石头碰到地面发出沉闷的滚动声。待声音停下后,宋晚才离去。麻纸能否被他看见,也只能尽看天意。
回小宋宅的路上,宋晚轻念:“赵暄,这一世,我能为你做的,只有这些了。”
热
闹的午饭过后,宋晚与宋宁一道回房歇息,两人闲着无事,便各自拿了针线,一道做起了女红。

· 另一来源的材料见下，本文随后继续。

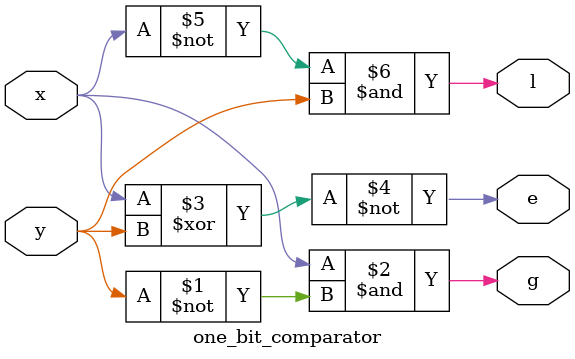
<source format=v>
`timescale 1ns / 1ps
    module one_bit_comparator(g,e,l,x,y);

    input  x,y;
    output g,e,l; 
    
    assign g = x & ~y;
    assign e = ~(x ^ y);
    assign l = ~x & y;

endmodule

</source>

宋宁几次停下针脚,向宋晚道歉,说宋宽不该偷听我们说话,也怪自己没留意到隔墙有耳。
宋晚安慰她,也说,都是自家兄弟姐妹,听到几句也没什么。
末了,宋宁嘟嘴道,“他一定听到我总提起昉哥哥,指不定背后怎么笑我呢。”
“姐姐你心事都写在脸上,不用说,旁人也瞧得出来。”
宋宁立即飞红了脸,“你再胡说,我可要拿针戳你了!”
“可不敢了,姐姐好凶。”
“你还说我,是谁不嫌掉面子地,去朝人家家里丢石头泄愤?”
“我——”
“你说,你若是把太子砸傻了,他的脸就要更黑了……”宋宁捂嘴笑了。
宋晚也顺着宋宁的话茬想下去,实在忍不住笑出了声。若是石头当真砸在了赵暄的头上,她一定也觉得痛快。
两人你来我往地逗笑后,又和衣小憩了一会儿。转眼日色西斜,不觉已是到了酉时。